■ **Task to complete**: Nothing in the listing may change. Repeat all of it.

■ **Raw data**:
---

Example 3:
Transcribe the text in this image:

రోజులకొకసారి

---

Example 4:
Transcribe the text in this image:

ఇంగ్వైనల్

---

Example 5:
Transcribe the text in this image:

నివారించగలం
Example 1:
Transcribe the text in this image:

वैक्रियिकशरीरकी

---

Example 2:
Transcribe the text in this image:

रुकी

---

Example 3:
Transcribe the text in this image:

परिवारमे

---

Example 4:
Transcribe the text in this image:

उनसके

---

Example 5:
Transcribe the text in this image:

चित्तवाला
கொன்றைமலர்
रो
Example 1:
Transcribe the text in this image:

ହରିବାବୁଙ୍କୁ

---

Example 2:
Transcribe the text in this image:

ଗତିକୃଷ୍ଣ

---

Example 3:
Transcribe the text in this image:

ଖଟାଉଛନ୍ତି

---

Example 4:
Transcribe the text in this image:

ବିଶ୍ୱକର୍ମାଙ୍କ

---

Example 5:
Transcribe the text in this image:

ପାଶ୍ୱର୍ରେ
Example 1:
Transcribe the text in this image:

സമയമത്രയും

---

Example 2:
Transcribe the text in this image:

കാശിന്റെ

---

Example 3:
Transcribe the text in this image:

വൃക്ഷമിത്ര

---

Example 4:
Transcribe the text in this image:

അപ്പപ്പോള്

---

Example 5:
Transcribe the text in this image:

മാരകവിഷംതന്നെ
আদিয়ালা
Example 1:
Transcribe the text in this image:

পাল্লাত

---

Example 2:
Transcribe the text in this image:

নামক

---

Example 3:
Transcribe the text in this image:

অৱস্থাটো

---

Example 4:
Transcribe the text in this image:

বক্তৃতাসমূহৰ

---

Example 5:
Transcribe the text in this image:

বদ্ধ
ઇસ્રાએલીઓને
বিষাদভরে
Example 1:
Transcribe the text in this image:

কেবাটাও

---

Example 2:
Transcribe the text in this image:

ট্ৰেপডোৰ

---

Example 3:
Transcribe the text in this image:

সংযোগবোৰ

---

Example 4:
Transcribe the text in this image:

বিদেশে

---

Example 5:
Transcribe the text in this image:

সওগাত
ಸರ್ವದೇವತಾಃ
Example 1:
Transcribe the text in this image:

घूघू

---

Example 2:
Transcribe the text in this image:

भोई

■ **Response to the task**:
---

Example 3:
Transcribe the text in this image:

రోజులకొకసారి

---

Example 4:
Transcribe the text in this image:

ఇంగ్వైనల్

---

Example 5:
Transcribe the text in this image:

నివారించగలం
Example 1:
Transcribe the text in this image:

वैक्रियिकशरीरकी

---

Example 2:
Transcribe the text in this image:

रुकी

---

Example 3:
Transcribe the text in this image:

परिवारमे

---

Example 4:
Transcribe the text in this image:

उनसके

---

Example 5:
Transcribe the text in this image:

चित्तवाला
கொன்றைமலர்
रो
Example 1:
Transcribe the text in this image:

ହରିବାବୁଙ୍କୁ

---

Example 2:
Transcribe the text in this image:

ଗତିକୃଷ୍ଣ

---

Example 3:
Transcribe the text in this image:

ଖଟାଉଛନ୍ତି

---

Example 4:
Transcribe the text in this image:

ବିଶ୍ୱକର୍ମାଙ୍କ

---

Example 5:
Transcribe the text in this image:

ପାଶ୍ୱର୍ରେ
Example 1:
Transcribe the text in this image:

സമയമത്രയും

---

Example 2:
Transcribe the text in this image:

കാശിന്റെ

---

Example 3:
Transcribe the text in this image:

വൃക്ഷമിത്ര

---

Example 4:
Transcribe the text in this image:

അപ്പപ്പോള്

---

Example 5:
Transcribe the text in this image:

മാരകവിഷംതന്നെ
আদিয়ালা
Example 1:
Transcribe the text in this image:

পাল্লাত

---

Example 2:
Transcribe the text in this image:

নামক

---

Example 3:
Transcribe the text in this image:

অৱস্থাটো

---

Example 4:
Transcribe the text in this image:

বক্তৃতাসমূহৰ

---

Example 5:
Transcribe the text in this image:

বদ্ধ
ઇસ્રાએલીઓને
বিষাদভরে
Example 1:
Transcribe the text in this image:

কেবাটাও

---

Example 2:
Transcribe the text in this image:

ট্ৰেপডোৰ

---

Example 3:
Transcribe the text in this image:

সংযোগবোৰ

---

Example 4:
Transcribe the text in this image:

বিদেশে

---

Example 5:
Transcribe the text in this image:

সওগাত
ಸರ್ವದೇವತಾಃ
Example 1:
Transcribe the text in this image:

घूघू

---

Example 2:
Transcribe the text in this image:

भोई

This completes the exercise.